Under prior practice, many applicants allowed their underlying nonimmigrant status to lapse after filing Form I-485 and obtaining employment authorization and advance parole documents. The new guidance suggests USCIS may now treat failure to maintain status during the pendency of an adjustment application as a negative discretionary consideration.

Where possible, applicants may wish to continue extending and maintaining underlying nonimmigrant status throughout the adjustment process.

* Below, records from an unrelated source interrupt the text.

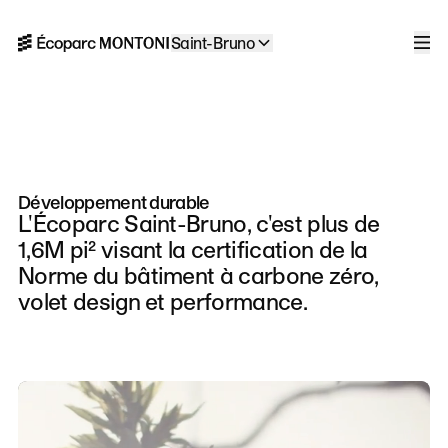
Aller à la navigation
Aller au contenu
Saint-Bruno
Accueil
Men
Développement durable
L'Écoparc Saint-Bruno, c'est plus de
1,6M pi² visant la certification de la
Norme du bâtiment à carbone zéro,
volet design et performance.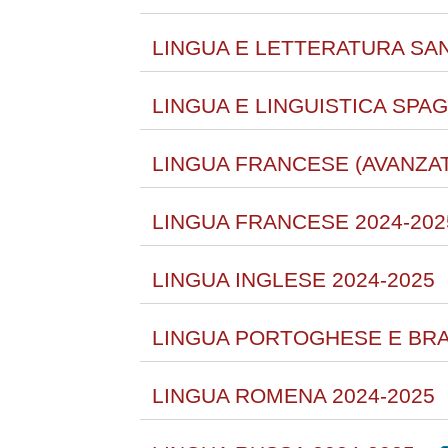
LINGUA E LETTERATURA SAN
LINGUA E LINGUISTICA SPAG
LINGUA FRANCESE (AVANZAT
LINGUA FRANCESE 2024-202
LINGUA INGLESE 2024-2025
LINGUA PORTOGHESE E BRAS
LINGUA ROMENA 2024-2025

This may be particularly important for individuals in single-intent or short-duration visa classifications where adjustment processing times may extend beyond the original authorized period of stay.

The memorandum may also affect advance parole travel decisions, especially for applicants whose underlying nonimmigrant status has already expired.

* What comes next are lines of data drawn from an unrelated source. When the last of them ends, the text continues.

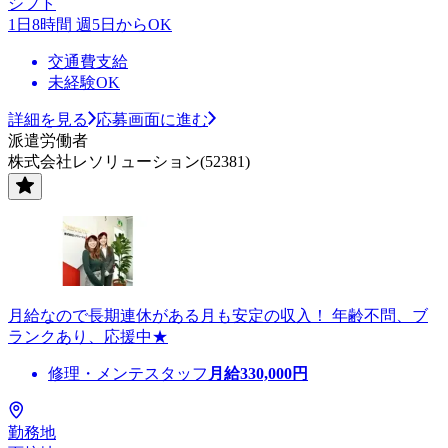
シフト
1日8時間 週5日からOK
交通費支給
未経験OK
詳細を見る
応募画面に進む
派遣労働者
株式会社レソリューション(52381)
月給なので長期連休がある月も安定の収入！ 年齢不問、ブ
ランクあり、応援中★
修理・メンテスタッフ
月給
330,000
円
勤務地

More Detailed Discretionary Denials

The memorandum states that discretionary denials should include written analysis explaining the positive and negative factors considered by the adjudicating officer.

This requirement may create a more developed administrative record for purposes of motions to reopen, appeals, or future litigation challenging discretionary denials.

Who May Be Affected

Potentially affected groups include:

  • Employment-based adjustment applicants;
  • H-1B, L-1, TN, O-1, and other temporary workers pursuing permanent residence;
  • Family-based adjustment applicants;
  • EB-1 and National Interest Waiver self-petitioners;
  • Dependent spouses and children; and
  • Applicants relying on concurrent filing strategies.

The memorandum also reiterates that pursuing adjustment of status is not inherently inconsistent with recognized dual-intent classifications such as H-1B and L-1 status. However, USCIS notes that maintenance of lawful status alone may not be sufficient to warrant favorable discretion in every case.

For employers, the memorandum may require reassessing immigration strategies for sponsored employees, anticipating additional Requests for Evidence or adjudication delays, and evaluating whether consular processing may be preferable in certain cases depending on the employee’s immigration history and long-term plans.

Looking Ahead

The ultimate impact of the memorandum remains uncertain and will likely depend on how USCIS officers apply the guidance in practice. Additional agency guidance, administrative decisions, or federal litigation may further define the scope of the policy.

For now, individuals with pending or anticipated adjustment applications should consider proactively strengthening the discretionary aspects of their cases. Documentation relating to tax compliance, employment history, family ties, long-term residence, community involvement, and other favorable equities may become increasingly important in adjustment adjudications moving forward.